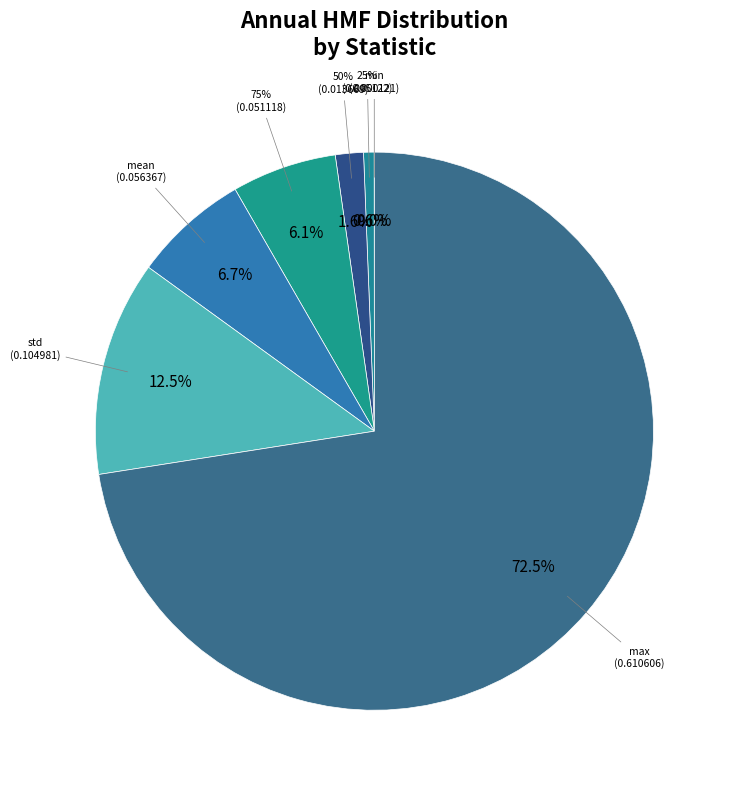

Is it true that mean is 17% of the pie?

False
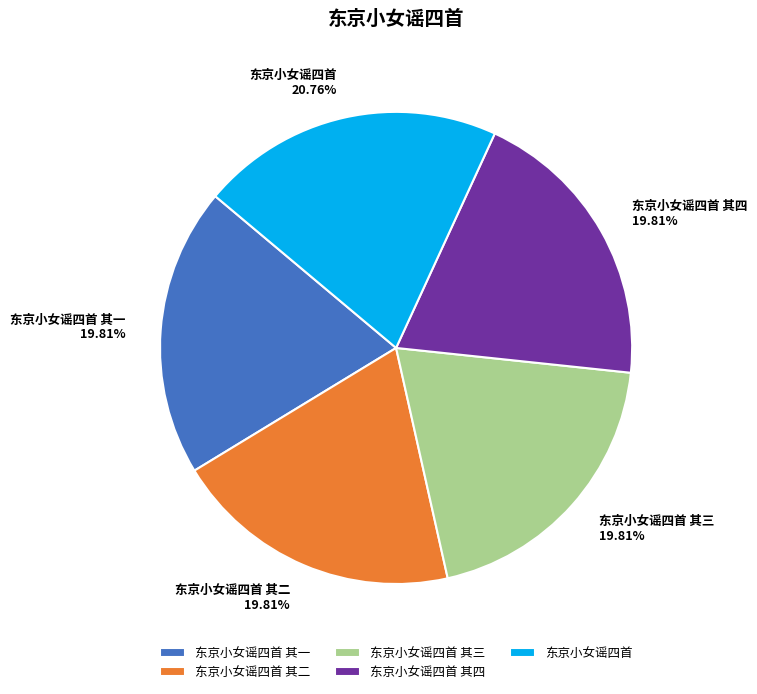

What percentage is NOT represented by 东京小女谣四首 其三?

80.2%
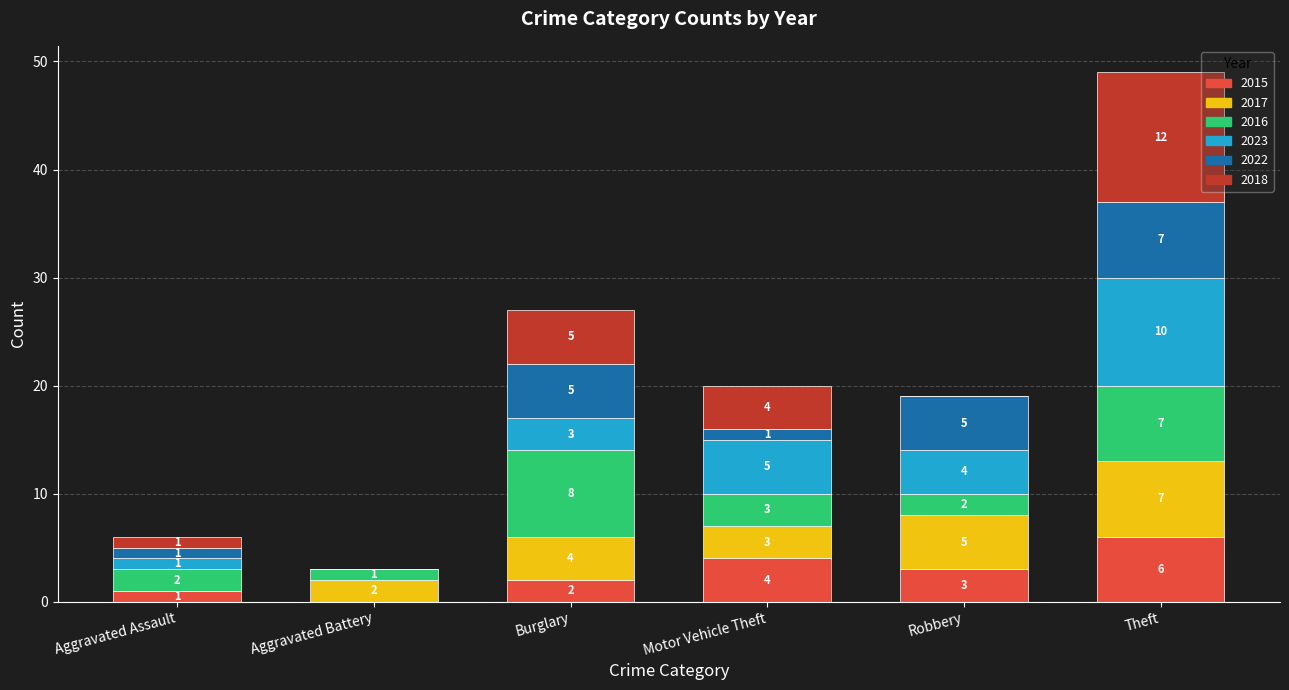

What is the sum of all 2015 values?

16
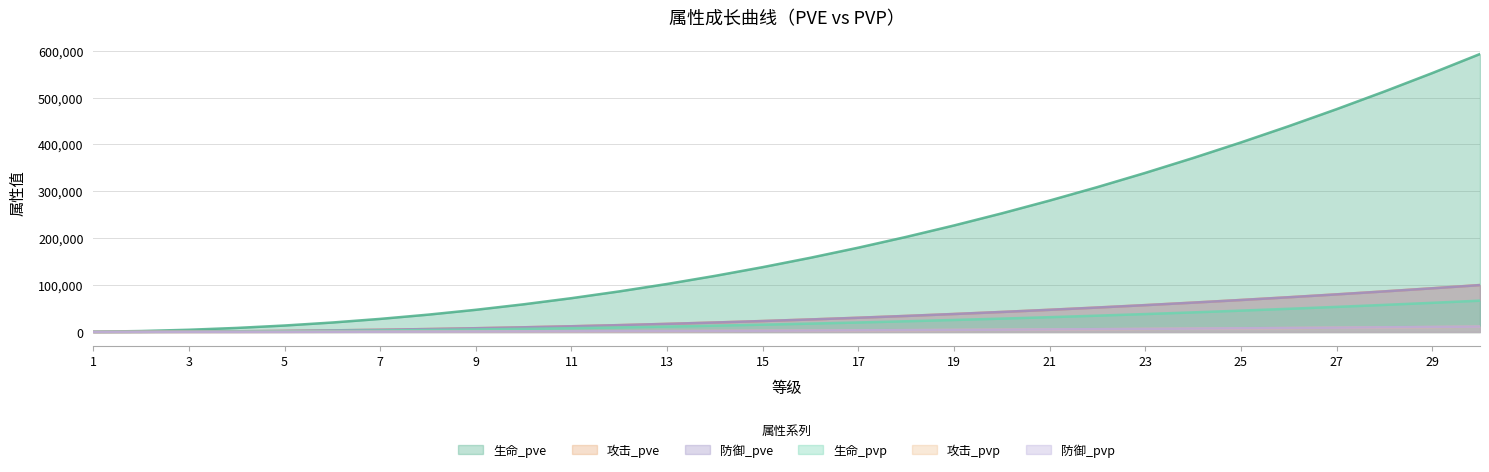

Reading left to right, extract all data points from this chart.

生命_pve: 468	2010	4710	8618	13770	20194	27914	36949	47317	59035	72117	86575	102423	119670	138327	158404	179911	202856	227247	253092	280399	309174	339425	371159	404380	439097	475313	513036	552271	593022
攻击_pve: 79	339	795	1455	2325	3410	4714	6239	7990	9969	12178	14620	17296	20209	23360	26750	30382	34257	38376	42741	47352	52212	57321	62680	68290	74153	80269	86640	93265	100147
防御_pve: 79	339	794	1453	2322	3406	4708	6232	7981	9957	12164	14603	17276	20185	23332	26718	30346	34216	38330	42690	47296	52149	57252	62605	68208	74064	80173	86536	93154	100027
生命_pvp: 52	226	530	970	1550	2274	3143	4161	5328	6648	8121	9749	11534	13476	15578	17839	20261	22845	25591	28502	31577	34818	38225	41798	45540	49449	53528	57776	62195	66784
攻击_pvp: 8	38	89	163	261	384	530	702	899	1122	1371	1646	1947	2275	2630	3012	3421	3858	4321	4813	5332	5880	6455	7058	7690	8350	9039	9757	10503	11278
防御_pvp: 9	38	91	167	267	391	541	716	917	1144	1398	1678	1986	2320	2682	3071	3488	3933	4406	4907	5437	5995	6582	7197	7841	8514	9217	9948	10709	11499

Exercise directions
Please reproduce the material above with "chart" renamed to "graph" wherever it appears and everything else unchanged. Leave the pictures out.

Written response
Is it true that mean is 17% of the pie?

False

What percentage is NOT represented by 东京小女谣四首 其三?

80.2%

What is the sum of all 2015 values?

16

Reading left to right, extract all data points from this graph.

生命_pve: 468	2010	4710	8618	13770	20194	27914	36949	47317	59035	72117	86575	102423	119670	138327	158404	179911	202856	227247	253092	280399	309174	339425	371159	404380	439097	475313	513036	552271	593022
攻击_pve: 79	339	795	1455	2325	3410	4714	6239	7990	9969	12178	14620	17296	20209	23360	26750	30382	34257	38376	42741	47352	52212	57321	62680	68290	74153	80269	86640	93265	100147
防御_pve: 79	339	794	1453	2322	3406	4708	6232	7981	9957	12164	14603	17276	20185	23332	26718	30346	34216	38330	42690	47296	52149	57252	62605	68208	74064	80173	86536	93154	100027
生命_pvp: 52	226	530	970	1550	2274	3143	4161	5328	6648	8121	9749	11534	13476	15578	17839	20261	22845	25591	28502	31577	34818	38225	41798	45540	49449	53528	57776	62195	66784
攻击_pvp: 8	38	89	163	261	384	530	702	899	1122	1371	1646	1947	2275	2630	3012	3421	3858	4321	4813	5332	5880	6455	7058	7690	8350	9039	9757	10503	11278
防御_pvp: 9	38	91	167	267	391	541	716	917	1144	1398	1678	1986	2320	2682	3071	3488	3933	4406	4907	5437	5995	6582	7197	7841	8514	9217	9948	10709	11499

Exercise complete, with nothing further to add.